■ **Your tasks**
a) List the examples of roles without direct patient care that the passage about medical and nursing students names.
b) Copy the passage about medical and nursing students word for word, starting with "A majority of" and going on through "from Elsevier Health.".

■ **Given passage**
A majority of medical and nursing students said they view their studies as a “stepping-stone” to a broader non-patient-facing healthcare career, according to a global survey from Elsevier Health.
Of a total of 2,212 medical and nursing students surveyed, 61% in the U.S. said they plan to work in roles that do not involve direct patient care, such as public health, research, or business consulting, according to a report of the survey findings, “Clinician of the Future 2023: Education Edition.”
Perhaps even more striking, 25% of medical students and 21% of nursing students in the U.S. reported that they have thought about quitting their studies, and more than one in 10 plan to leave healthcare entirely.
“As much as we would like to think that our students are maybe a little bit protected by being students, they’re really not,” Candice Chen, MD, MPH, of George Washington University’s Fitzhugh Mullan Institute for Health Workforce Equity in Washington, D.C., told MedPage Today.
According to the report, 54% of U.S. students said they are worried about their mental well-being, 57% said they anticipate that they will suffer from clinician burnout, and 65% said they worry about the impact that clinician shortages will have on their future career.
Students face a range of “high-stakes” pressures, including the financial burden of school, their first exposure to the clinical setting, and the current “dysfunction” in those settings, Chen said. “A really, really key part of training medical students and nursing students is the immersion that they have in clinical settings and the real-life experience … that they get in those settings.”

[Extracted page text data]
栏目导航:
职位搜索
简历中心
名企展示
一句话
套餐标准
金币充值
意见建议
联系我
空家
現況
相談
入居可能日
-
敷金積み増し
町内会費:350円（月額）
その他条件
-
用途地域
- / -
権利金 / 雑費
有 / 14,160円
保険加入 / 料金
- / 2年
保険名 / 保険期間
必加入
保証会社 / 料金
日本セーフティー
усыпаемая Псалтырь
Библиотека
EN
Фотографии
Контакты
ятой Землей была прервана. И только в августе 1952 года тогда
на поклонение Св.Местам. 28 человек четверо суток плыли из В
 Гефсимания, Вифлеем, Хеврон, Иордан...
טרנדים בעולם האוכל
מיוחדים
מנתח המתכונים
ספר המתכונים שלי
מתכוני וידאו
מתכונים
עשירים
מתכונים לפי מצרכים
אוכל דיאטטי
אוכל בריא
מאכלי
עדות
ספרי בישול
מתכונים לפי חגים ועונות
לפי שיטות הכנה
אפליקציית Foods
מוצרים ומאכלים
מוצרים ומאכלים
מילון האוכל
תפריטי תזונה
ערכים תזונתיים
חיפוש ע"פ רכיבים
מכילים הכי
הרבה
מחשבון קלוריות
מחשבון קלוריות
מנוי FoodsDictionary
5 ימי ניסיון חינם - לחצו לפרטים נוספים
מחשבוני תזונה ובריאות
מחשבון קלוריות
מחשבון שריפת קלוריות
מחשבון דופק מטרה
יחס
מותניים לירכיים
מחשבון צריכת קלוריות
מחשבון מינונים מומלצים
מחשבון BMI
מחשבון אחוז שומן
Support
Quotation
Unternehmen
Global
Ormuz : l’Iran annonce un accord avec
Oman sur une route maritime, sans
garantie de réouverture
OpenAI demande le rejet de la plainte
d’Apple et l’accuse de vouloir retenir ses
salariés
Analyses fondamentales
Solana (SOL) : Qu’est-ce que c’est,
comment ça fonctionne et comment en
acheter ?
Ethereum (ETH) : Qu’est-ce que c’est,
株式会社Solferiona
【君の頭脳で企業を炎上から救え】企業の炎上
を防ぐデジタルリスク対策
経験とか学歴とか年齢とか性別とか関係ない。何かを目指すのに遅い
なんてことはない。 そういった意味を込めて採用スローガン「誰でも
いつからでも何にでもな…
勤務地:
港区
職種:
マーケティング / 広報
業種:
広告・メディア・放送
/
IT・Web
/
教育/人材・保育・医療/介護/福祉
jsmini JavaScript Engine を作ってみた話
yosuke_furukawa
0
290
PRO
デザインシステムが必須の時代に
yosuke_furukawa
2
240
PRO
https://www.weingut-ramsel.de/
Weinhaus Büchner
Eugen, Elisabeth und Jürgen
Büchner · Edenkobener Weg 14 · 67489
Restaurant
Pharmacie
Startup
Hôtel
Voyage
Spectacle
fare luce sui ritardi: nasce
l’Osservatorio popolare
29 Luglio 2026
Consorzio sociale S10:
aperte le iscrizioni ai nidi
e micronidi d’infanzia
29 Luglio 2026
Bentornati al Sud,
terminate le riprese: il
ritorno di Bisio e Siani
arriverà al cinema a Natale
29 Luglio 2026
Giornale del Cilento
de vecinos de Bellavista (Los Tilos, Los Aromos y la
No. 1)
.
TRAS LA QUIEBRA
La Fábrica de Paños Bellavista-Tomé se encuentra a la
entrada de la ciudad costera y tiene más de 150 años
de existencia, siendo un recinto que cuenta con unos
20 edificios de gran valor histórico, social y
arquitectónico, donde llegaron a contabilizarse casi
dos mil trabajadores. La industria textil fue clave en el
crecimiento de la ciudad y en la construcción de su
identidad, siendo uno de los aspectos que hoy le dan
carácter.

■ **Your responses**
a)
- Public health
- Research
- Business consulting

b)
A majority of medical and nursing students said they view their studies as a “stepping-stone” to a broader non-patient-facing healthcare career, according to a global survey from Elsevier Health.